[Opening Text excerpt section]
STILLWATER, Okla., May 14, 2025 (GLOBE NEWSWIRE) -- USA Rare Earth, Inc. (Nasdaq: USAR) (“USAR” or the “Company”) today announced its financial results for the first quarter ended March 31, 2025.
First Quarter Highlights
- Merged with Inflection Point and began trading on Nasdaq on March 14
- Commissioned our Innovations Lab at our Stillwater, Oklahoma magnet facility, a critical milestone for the company which officially launched our sales and qualification work with potential customers
- Hired multiple key employees in engineering, production, finance, and operations
- Signed our first customer MOU for rare earth sintered magnet production in 2026
- Produced dysprosium oxide from the Round Top deposit with a purity of over 99%
“USA Rare Earth is ramping up quickly in 2025 to begin delivering finished magnets to our customers,” said Joshua Ballard, CEO. “We have raised over $100 million since the start of the year in support of the business. In Stillwater, Oklahoma, we opened our Innovations Lab, started prototyping magnets, and are moving quickly to commission the first line of our 310,000-square-foot magnet facility. We are also meaningfully advancing our processing technologies in Colorado to unlock the value we hold at Round Top Mountain in Texas.”
[Closing Text excerpt section]
**What to produce:** Continue the USA Rare Earth first-quarter results announcement from the end of the CEO's quote.
[Opening Data section]
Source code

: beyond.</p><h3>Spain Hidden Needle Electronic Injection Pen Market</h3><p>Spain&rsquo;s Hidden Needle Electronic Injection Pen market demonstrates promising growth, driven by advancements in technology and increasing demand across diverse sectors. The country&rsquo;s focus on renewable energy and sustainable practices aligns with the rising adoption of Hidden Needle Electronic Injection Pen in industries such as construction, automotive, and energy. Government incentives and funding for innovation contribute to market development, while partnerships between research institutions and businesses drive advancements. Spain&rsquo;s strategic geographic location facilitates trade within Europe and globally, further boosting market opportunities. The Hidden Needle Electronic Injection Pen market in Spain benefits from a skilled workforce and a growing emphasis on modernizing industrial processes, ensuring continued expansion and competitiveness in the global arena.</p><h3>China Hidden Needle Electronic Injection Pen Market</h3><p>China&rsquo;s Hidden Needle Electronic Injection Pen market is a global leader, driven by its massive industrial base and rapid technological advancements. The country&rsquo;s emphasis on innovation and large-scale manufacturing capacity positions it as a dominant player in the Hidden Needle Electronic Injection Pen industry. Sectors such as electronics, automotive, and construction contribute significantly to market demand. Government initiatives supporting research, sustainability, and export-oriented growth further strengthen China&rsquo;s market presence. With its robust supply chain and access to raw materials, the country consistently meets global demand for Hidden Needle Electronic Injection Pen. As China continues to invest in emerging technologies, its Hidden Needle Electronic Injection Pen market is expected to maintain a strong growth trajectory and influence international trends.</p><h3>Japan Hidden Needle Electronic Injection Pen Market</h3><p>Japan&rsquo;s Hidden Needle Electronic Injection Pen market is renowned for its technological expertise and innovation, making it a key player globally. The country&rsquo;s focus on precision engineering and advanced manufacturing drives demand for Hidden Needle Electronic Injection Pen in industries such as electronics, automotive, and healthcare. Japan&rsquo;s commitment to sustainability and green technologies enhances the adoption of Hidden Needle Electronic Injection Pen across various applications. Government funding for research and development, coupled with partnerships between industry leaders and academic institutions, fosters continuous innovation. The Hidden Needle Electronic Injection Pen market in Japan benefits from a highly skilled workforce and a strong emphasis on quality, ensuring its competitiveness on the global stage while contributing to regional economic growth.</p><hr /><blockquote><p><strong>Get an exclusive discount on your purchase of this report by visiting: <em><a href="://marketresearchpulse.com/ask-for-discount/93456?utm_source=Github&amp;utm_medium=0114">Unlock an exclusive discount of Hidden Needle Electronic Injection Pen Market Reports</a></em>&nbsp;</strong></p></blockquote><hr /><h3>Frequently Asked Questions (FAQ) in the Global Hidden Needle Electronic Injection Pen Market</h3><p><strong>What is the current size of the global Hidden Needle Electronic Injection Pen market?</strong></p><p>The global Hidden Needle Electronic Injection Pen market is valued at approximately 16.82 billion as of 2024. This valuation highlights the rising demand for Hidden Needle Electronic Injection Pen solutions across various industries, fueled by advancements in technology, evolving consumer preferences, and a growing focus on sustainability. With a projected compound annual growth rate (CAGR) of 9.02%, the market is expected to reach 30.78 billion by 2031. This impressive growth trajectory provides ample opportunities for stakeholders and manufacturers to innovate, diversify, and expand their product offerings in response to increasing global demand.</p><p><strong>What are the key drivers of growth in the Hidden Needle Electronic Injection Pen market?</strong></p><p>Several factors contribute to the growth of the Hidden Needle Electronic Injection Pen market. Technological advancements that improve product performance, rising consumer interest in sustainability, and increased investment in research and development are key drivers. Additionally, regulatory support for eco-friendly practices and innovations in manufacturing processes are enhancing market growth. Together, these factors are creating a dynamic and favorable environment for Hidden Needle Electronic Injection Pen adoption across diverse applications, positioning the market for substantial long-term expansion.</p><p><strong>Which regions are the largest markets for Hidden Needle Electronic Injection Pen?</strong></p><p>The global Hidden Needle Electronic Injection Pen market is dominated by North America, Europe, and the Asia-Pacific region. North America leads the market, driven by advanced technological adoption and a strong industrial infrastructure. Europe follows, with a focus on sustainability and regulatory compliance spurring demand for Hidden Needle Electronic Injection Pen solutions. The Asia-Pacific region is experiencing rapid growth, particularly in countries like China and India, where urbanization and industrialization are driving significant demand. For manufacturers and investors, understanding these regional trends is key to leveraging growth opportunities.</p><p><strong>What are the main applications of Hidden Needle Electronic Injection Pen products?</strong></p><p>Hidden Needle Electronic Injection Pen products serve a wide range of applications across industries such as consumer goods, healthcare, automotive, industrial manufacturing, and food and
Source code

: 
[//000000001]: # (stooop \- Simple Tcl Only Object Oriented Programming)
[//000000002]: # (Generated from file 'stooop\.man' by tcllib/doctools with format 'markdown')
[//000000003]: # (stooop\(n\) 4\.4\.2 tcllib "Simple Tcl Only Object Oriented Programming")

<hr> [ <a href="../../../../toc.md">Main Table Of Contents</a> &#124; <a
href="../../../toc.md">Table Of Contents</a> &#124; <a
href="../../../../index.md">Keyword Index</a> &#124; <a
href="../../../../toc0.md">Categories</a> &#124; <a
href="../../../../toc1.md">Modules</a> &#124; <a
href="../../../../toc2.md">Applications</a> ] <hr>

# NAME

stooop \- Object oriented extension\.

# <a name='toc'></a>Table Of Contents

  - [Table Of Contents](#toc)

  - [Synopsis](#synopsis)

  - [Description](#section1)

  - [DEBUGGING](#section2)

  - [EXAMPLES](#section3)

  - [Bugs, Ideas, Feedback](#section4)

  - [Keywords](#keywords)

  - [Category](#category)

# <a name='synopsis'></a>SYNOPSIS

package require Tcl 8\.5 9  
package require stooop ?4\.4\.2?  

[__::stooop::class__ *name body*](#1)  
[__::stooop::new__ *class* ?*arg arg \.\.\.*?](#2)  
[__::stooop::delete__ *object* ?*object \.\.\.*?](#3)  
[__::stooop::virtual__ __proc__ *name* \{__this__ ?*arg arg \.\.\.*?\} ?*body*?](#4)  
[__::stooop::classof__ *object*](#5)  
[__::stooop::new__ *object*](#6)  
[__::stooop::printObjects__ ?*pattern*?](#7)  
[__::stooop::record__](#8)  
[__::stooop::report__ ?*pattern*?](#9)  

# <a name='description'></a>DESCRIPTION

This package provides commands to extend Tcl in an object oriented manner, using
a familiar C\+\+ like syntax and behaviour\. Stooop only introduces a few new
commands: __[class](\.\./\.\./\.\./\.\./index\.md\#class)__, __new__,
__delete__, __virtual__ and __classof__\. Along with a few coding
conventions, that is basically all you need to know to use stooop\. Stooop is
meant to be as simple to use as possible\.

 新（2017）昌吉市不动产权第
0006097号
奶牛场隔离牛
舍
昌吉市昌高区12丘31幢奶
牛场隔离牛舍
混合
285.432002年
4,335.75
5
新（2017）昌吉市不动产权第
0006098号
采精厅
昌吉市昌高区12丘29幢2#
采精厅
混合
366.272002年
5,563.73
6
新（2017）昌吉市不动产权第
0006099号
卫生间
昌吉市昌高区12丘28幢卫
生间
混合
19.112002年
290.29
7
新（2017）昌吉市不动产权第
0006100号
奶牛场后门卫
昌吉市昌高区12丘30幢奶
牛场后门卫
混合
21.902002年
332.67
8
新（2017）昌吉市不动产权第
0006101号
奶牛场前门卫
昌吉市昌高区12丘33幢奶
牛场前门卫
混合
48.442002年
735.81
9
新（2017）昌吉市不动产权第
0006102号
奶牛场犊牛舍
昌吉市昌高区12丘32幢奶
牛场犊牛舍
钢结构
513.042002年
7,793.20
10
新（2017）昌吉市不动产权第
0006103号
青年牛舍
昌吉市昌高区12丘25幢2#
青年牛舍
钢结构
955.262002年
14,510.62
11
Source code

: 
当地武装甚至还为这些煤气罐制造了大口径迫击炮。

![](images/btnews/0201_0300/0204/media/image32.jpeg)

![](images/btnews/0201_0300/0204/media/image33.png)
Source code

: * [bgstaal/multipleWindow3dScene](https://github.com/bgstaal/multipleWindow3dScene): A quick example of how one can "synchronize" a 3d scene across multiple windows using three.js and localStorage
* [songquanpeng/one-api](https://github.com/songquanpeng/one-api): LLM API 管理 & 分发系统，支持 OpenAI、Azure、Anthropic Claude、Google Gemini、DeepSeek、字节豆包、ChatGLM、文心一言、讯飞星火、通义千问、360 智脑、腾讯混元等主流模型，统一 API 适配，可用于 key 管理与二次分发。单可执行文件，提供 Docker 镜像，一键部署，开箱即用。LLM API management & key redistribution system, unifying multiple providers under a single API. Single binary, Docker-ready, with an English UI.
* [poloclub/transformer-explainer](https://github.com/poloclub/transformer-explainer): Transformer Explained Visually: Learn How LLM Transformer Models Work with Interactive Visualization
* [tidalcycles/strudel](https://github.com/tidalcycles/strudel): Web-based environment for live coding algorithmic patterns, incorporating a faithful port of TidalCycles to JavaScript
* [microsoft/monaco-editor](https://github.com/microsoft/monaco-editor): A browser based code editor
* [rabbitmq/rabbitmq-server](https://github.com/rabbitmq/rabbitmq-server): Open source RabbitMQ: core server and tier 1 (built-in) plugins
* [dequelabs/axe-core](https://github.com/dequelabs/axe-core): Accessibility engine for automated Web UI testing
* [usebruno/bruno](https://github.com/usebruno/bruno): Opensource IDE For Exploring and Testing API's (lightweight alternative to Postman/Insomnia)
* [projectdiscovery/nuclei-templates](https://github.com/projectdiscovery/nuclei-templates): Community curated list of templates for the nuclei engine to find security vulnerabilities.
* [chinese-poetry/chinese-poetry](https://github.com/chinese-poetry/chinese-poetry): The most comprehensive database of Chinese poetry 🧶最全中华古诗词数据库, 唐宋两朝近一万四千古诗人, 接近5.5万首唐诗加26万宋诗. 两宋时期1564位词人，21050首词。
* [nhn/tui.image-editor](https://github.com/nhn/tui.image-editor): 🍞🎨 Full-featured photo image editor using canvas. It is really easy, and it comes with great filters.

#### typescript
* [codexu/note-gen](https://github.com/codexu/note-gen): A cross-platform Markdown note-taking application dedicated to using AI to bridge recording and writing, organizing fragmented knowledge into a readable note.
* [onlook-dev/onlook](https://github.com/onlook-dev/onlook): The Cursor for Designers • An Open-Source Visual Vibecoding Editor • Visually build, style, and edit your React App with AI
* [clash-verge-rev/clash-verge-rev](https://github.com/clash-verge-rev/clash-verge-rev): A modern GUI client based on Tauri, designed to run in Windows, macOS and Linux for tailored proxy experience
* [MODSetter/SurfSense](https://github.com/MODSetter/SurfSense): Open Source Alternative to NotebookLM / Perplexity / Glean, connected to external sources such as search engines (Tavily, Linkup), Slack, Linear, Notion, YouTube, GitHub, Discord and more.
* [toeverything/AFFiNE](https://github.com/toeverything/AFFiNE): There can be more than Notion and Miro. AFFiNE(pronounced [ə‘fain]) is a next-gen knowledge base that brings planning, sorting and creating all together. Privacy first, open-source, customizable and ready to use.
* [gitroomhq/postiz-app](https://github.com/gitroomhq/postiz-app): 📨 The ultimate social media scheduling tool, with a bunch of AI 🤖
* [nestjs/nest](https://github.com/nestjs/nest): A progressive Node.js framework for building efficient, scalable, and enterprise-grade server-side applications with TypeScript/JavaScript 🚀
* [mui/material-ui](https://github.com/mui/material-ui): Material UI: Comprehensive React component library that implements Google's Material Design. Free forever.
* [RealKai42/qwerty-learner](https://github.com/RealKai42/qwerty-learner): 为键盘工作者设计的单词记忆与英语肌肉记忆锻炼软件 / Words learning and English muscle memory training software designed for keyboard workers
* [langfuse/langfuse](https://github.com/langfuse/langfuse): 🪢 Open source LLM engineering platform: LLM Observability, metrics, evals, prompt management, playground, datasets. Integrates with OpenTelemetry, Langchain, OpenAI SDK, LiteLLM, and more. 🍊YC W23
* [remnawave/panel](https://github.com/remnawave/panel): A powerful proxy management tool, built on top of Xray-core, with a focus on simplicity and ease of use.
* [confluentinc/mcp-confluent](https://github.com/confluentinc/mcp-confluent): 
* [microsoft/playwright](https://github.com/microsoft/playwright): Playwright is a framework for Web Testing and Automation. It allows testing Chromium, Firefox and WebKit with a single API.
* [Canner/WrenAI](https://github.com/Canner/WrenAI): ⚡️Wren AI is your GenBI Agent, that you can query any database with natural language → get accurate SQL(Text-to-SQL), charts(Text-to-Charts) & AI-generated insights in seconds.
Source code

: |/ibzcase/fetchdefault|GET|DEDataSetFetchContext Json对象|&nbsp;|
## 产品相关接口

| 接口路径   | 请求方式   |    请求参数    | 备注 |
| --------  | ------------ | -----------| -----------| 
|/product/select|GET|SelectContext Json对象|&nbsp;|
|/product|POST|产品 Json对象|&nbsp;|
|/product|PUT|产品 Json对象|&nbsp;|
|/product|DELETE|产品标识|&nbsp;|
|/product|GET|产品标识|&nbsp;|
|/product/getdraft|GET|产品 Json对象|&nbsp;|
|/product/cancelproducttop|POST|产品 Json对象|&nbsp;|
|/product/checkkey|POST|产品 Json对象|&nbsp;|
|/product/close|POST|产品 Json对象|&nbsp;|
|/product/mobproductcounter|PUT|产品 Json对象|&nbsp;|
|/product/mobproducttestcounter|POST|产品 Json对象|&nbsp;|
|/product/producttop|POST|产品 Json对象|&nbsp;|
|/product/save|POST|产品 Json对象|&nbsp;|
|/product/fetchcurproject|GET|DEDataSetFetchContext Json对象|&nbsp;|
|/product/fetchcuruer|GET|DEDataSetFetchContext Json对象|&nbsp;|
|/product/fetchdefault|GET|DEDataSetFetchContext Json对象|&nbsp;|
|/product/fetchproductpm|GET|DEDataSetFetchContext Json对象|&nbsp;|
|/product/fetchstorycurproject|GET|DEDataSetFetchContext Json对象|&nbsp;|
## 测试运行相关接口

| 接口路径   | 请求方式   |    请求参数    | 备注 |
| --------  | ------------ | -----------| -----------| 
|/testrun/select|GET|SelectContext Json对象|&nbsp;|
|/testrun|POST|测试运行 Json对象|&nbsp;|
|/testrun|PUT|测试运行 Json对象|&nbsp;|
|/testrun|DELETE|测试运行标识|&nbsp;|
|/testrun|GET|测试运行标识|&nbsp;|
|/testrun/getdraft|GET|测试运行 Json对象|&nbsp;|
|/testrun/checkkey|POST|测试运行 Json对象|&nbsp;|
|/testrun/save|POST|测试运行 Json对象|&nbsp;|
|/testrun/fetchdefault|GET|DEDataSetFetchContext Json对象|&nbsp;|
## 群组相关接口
[Closing Data section]
**Response to the exercise:**
Mr. Ballard added: “We are experiencing a ‘Manhattan Project’ moment in America. As a country, we must invest in and rebuild our rare earth supply chain as unprecedented geopolitics have highlighted the structural need to protect our domestic defense, industrial and technology industries. We are seeing robust interest from domestic manufacturers eager to use magnets that are made here in the USA. Our growth in 2026 will reflect this growing demand. Our mission has prepared us for this moment, and we are determined to deliver for the American people.”
Forward-looking Statements
Certain matters discussed in this press release and on the conference call (see information below) are or contain “forward-looking statements” within the meaning of Section 27A of the Securities Act of 1933, Section 21E of the Securities Exchange Act of 1934 and the Private Securities Litigation Reform Act of 1995, which involve risks and uncertainties. These statements include statements relating to the Company’s expectations for future development, operations, business strategies and financial performance. Such statements can be identified by the fact that they do not relate strictly to historical or current facts. Words such as “anticipate”, “believe”, “can”, “continue”, “could”, “estimate”, “expect”, “forecast”, “intend”, “may”, “might”, “plan”, “possible”, “potential”, “predict”, “project”, “seek”, “should”, “strive”, “target”, “will”, “would” and similar expressions may identify forward-looking statements, but the absence of these words does not mean that a statement is not forward-looking.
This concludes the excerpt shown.